Team ‘Durnibaar’ worked on health. There was a crying need for solutions to a myriad of health related problems. More importantly, out of 300 families they worked with, barely 10 were aware of the existence of anti-worm medicines or oral saline. Some of them even claimed to have visited a doctor, paying a hefty fee, who prescribed medicines that did not work. Hence, the necessity of a medical intervention was palpable. They had organised health camps for approximately 300 families and awareness camps for the same. Their project turned out to be a success - people actually came up to them and appreciated for what they did. Not only that, they believed that to improve their lives for real, they would have to bring about changes in themselves - something they were taught during their awareness classes. Hence the solutions were not only technical, but also, and more importantly adaptive in nature.
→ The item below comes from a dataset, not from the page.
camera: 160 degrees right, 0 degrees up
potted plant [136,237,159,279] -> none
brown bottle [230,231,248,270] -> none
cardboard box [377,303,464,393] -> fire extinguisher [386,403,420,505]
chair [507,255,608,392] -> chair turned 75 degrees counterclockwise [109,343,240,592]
Team ‘Kandaari’ worked on cleanliness and hygiene. Kandaari observed that one of the chief problems in the slum area was the lack of appropriate garbage disposal. These problems not only caused a constant odour in the surroundings, but also led to mosquito infestation in the area, leading to many deadly diseases such as Dengue fever and Malaria. After meticulous survey, they realised that such improper garbage disposal is also the reason behind severe flooding in such areas. The team organised a myriad of awareness campaigns teaching people the magnitude of proper hygiene. Their efforts did not end there. They also built a full size brick dustbin outside their area for people to dispose their garbage, receiving much praise from the locals.

Team ‘Obhijaatri’ decided to work in the field of sanitation after observing that there was only one toilet for over 25 people. Additionally, the sanitary condition of the existing toilets was tremendously poor. For their pilot project, they raised awareness on sanitary issues such as using soap and keeping hands clean. Ranging from fund raising to soliciting authoritative permission, Obhijaatri worked extremely hard to make homes healthier and cleaner. During the three-month long project, they decided on building latrines for their area.
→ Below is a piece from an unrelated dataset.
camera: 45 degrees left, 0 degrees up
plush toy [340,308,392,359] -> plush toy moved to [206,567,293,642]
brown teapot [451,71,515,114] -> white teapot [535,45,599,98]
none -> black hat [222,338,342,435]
Obinoshshor felt the value of adult education during their survey when they realised how adult illiteracy is the nucleus of many social issues. They chose to work on adult literacy and moral education. Awareness classes were at the core of their project, and they organised numerous ones. The group has successfully received community support and together they have made significant progress during the past three months.

With quivering steps we had started, having no inkling as to what impediments we might have to encounter. Now as we look back to the three months, we begin to realise that we have changed the lives of hundreds. While at the training, we were taught how it takes only one to lead social change. We believe in that even strongly now. The training helped us know that there is a part in all of us willing to do good for the people, and community service brings out that side in us. When people came up to us and said “You have done more for us than anyone else ever did”, we knew that it was gratitude towards BYLC. It was a moment of pure success.